COMPITI DA SVOLGERE:
[1] Nel brano su Bin Salman e l'Iran, attraverso quale mezzo Trump ha espresso il suo appoggio al giro di vite contro la "corruzione" in Arabia Saudita?
[2] Trascrivi dal brano su Bin Salman e l'Iran tutto il testo che va da "Il problema è" fino a "in Arabia Saudita.".
[3] Traduci in inglese questa frase del brano su Bin Salman e l'Iran: "Il problema è che qualcuno, nella famiglia reale, si sarebbe opposto a un simile avventurismo nei confronti dell'Iran."

═════ BRANO FORNITO ═════

Il problema è che qualcuno, nella famiglia reale, si sarebbe opposto a un simile avventurismo nei confronti dell'Iran. Bin Salman sembra stia comportandosi secondo una linea simile a quella dei neoconservatori statunitensi: come sostiene Kristol, una "egemonia benevola" è come una frittata che non si può fare (o rifare) senza rompere qualche uovo. Come hanno notato Miller e Sokolsky, a convincere Trump "non ci è voluto molto": la visione di Mohammed bin Salman combacia con le sue stesse priorità, e l'avversione verso l'Iran è la stessa. Puntuale, Trump ha espresso su Twitter il suo appoggio al giro di vite contro la "corruzione" in Arabia Saudita.

═════ RIGHE ELENCATE ═════

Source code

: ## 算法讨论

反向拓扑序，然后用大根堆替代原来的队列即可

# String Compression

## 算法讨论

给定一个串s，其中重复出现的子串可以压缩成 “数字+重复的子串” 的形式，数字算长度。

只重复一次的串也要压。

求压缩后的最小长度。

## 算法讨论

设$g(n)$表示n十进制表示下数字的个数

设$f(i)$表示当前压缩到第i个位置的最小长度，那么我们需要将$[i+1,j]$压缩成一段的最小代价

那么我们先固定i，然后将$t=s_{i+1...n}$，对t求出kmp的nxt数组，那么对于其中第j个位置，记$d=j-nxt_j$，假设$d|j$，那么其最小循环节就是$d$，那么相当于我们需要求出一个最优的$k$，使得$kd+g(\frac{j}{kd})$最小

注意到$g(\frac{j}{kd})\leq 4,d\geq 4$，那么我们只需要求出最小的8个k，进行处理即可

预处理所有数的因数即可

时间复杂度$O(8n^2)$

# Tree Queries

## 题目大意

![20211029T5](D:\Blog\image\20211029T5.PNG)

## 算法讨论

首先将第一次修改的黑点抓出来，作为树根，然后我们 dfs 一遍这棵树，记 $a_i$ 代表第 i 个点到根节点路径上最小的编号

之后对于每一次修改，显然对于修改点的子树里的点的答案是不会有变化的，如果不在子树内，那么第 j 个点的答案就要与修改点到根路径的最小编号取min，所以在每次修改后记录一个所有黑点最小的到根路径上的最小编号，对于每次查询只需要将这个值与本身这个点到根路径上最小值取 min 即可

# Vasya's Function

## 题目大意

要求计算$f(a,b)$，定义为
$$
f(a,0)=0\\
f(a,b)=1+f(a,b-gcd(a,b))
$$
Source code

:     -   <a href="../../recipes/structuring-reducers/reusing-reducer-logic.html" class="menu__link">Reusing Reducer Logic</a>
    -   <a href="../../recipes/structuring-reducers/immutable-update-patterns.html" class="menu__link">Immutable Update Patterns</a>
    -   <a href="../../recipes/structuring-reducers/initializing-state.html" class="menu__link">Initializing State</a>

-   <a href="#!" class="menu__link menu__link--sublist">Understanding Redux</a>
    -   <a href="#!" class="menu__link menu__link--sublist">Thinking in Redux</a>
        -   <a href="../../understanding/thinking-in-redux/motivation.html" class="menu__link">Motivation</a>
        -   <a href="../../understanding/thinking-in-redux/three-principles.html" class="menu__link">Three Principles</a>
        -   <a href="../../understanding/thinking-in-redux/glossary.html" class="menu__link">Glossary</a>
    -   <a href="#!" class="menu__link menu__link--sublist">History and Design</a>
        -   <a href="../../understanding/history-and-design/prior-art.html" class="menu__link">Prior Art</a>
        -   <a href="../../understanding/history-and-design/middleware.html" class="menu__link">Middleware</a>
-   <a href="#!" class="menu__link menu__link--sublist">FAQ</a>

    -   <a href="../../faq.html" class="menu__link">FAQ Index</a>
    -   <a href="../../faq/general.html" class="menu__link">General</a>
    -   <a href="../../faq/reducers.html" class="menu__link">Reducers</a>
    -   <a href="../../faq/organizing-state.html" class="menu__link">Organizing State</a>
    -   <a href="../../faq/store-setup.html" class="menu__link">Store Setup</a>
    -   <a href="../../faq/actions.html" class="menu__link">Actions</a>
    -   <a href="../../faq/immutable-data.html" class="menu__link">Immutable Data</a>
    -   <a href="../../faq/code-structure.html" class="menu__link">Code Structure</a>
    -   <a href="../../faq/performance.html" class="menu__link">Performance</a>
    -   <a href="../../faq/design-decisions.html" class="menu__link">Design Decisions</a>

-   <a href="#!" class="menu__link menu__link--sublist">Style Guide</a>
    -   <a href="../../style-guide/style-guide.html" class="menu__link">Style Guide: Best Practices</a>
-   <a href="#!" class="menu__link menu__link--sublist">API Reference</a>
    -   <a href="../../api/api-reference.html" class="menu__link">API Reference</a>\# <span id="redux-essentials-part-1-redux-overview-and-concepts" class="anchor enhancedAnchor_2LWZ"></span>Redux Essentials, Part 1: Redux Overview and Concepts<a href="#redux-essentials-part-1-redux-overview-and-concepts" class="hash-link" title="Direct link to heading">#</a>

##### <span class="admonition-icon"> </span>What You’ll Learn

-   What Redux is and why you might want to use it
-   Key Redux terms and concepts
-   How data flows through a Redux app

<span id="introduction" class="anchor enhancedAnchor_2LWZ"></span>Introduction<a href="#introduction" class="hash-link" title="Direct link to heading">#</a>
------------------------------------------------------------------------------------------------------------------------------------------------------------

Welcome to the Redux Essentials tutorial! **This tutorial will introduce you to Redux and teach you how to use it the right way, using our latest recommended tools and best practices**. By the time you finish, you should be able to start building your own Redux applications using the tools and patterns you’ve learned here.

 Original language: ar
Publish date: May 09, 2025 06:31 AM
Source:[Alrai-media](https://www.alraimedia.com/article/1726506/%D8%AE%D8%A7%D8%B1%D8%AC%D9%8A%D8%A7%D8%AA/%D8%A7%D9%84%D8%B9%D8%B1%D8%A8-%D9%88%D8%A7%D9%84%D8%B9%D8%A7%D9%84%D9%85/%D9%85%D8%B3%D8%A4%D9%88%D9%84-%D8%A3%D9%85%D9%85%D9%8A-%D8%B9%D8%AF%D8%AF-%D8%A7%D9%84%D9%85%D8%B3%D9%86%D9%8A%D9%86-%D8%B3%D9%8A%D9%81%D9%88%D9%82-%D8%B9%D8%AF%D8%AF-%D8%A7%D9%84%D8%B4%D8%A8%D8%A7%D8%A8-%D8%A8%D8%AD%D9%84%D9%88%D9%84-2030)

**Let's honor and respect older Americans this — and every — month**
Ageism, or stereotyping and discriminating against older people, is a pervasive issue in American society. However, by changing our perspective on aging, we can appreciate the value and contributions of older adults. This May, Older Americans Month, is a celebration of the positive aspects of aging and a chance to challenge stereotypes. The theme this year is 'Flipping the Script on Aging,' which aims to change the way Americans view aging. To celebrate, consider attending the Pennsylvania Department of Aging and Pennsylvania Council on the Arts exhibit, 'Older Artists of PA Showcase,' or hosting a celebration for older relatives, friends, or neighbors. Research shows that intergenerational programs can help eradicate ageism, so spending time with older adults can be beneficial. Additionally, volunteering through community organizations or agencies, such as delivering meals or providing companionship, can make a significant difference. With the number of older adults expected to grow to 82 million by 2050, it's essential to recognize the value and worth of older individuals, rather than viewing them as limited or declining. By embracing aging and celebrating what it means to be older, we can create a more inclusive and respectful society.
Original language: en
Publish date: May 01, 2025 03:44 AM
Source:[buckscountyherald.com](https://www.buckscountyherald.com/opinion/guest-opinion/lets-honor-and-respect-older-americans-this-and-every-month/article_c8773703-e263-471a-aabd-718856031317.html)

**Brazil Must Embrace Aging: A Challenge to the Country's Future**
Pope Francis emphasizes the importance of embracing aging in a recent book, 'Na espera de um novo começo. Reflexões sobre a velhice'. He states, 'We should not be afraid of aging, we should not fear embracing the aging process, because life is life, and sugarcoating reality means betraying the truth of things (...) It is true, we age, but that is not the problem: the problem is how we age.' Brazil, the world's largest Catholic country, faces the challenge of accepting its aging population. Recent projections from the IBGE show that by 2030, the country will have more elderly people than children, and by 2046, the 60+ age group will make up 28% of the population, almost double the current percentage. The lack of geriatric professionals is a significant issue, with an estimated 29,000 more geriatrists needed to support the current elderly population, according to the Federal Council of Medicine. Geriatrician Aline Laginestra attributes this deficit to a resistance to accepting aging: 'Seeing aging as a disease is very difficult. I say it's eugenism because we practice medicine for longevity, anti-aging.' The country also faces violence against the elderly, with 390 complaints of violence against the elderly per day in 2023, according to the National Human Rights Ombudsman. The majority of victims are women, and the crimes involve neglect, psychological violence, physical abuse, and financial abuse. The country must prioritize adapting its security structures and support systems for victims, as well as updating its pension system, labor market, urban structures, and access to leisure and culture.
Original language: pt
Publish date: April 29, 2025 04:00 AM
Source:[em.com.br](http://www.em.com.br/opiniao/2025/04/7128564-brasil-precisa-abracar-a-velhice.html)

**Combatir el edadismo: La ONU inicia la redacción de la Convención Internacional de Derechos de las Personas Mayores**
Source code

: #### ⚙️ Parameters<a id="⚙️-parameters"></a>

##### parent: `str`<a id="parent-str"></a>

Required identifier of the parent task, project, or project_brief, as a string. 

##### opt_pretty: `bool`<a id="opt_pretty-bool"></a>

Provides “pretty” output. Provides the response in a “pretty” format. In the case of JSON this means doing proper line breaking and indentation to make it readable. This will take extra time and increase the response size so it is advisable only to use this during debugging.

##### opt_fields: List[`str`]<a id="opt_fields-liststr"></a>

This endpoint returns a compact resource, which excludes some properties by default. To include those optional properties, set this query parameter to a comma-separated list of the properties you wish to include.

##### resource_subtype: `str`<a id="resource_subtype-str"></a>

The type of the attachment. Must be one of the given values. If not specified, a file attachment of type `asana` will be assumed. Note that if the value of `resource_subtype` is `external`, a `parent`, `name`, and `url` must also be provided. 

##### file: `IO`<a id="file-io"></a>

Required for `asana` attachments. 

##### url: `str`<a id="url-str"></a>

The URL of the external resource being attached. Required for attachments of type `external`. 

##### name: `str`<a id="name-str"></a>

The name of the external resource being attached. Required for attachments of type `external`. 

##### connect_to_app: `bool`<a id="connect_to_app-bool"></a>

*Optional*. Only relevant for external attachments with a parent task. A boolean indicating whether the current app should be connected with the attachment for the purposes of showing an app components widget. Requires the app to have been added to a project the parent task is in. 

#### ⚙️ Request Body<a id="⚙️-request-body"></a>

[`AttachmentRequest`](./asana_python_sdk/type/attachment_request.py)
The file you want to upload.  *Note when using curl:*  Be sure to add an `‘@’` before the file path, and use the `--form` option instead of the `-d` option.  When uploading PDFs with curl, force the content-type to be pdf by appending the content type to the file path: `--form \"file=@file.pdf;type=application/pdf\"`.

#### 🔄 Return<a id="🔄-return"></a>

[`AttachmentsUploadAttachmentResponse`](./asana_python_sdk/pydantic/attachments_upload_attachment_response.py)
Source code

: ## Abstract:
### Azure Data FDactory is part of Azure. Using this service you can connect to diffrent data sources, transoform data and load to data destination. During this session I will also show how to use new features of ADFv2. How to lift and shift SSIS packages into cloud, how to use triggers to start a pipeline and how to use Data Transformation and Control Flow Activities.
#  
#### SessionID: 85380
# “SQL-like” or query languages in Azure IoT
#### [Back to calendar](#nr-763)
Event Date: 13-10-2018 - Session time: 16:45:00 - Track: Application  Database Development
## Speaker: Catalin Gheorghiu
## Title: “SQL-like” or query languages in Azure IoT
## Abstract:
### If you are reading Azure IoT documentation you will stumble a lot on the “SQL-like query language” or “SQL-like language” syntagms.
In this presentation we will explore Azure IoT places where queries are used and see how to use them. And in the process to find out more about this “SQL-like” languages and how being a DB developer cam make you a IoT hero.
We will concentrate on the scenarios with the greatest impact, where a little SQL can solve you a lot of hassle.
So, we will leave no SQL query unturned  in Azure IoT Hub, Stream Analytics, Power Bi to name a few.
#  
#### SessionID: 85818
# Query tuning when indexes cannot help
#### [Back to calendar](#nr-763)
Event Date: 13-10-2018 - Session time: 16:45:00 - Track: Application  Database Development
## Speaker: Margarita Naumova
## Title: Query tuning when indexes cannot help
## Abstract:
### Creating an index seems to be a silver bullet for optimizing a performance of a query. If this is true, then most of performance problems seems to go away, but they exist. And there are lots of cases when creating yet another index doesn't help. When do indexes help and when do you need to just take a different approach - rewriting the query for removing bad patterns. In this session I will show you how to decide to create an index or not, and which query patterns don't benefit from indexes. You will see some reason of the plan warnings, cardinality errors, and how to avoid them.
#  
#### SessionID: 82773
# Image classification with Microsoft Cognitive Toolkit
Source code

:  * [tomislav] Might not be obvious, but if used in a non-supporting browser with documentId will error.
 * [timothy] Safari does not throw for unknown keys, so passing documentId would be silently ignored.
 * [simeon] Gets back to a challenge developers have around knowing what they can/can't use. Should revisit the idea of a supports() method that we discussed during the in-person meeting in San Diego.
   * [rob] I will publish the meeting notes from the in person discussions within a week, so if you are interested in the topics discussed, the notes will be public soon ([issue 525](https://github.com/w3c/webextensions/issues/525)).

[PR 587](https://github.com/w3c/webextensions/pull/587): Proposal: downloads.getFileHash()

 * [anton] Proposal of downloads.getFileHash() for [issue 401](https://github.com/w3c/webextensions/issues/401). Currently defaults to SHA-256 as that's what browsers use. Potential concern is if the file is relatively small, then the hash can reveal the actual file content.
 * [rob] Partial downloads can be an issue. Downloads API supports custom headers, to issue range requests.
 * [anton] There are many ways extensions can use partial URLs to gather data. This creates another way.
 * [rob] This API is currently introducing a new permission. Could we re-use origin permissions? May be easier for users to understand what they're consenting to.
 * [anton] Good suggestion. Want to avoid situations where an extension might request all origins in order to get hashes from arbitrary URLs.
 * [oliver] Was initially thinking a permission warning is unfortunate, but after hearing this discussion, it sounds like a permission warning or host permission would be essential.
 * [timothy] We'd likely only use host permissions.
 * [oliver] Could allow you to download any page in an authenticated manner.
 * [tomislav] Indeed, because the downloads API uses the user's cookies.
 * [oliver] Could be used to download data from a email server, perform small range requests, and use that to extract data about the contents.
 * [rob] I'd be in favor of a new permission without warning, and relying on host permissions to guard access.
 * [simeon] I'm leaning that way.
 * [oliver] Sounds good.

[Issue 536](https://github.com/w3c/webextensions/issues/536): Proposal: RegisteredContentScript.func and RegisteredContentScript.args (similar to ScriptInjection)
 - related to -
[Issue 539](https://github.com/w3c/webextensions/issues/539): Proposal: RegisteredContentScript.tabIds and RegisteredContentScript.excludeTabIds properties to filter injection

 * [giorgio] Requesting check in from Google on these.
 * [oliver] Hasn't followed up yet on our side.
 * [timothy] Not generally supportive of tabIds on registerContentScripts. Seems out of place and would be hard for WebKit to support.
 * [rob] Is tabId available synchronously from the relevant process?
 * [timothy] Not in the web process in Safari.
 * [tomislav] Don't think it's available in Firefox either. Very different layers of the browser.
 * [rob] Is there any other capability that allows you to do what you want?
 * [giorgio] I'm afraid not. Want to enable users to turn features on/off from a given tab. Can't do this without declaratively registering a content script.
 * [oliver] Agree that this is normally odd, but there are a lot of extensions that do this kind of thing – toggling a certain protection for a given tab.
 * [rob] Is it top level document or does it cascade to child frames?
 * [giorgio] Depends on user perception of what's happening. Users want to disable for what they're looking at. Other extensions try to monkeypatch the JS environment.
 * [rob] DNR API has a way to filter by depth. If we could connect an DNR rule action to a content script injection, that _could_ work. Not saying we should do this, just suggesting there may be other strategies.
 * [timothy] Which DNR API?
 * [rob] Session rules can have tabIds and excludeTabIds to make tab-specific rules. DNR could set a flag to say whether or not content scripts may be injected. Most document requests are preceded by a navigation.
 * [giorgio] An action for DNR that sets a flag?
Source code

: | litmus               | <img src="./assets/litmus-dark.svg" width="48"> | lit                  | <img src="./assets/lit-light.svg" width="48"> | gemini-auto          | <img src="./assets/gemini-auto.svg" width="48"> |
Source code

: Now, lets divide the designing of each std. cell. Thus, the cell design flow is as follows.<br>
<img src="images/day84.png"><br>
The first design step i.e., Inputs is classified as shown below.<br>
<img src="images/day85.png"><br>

═════

ELENCO DELLE RISPOSTE:
[1] Su Twitter.

[2]
Il problema è che qualcuno, nella famiglia reale, si sarebbe opposto a un simile avventurismo nei confronti dell'Iran. Bin Salman sembra stia comportandosi secondo una linea simile a quella dei neoconservatori statunitensi: come sostiene Kristol, una "egemonia benevola" è come una frittata che non si può fare (o rifare) senza rompere qualche uovo. Come hanno notato Miller e Sokolsky, a convincere Trump "non ci è voluto molto": la visione di Mohammed bin Salman combacia con le sue stesse priorità, e l'avversione verso l'Iran è la stessa. Puntuale, Trump ha espresso su Twitter il suo appoggio al giro di vite contro la "corruzione" in Arabia Saudita.

[3] The problem is that someone in the royal family is said to have opposed such adventurism toward Iran.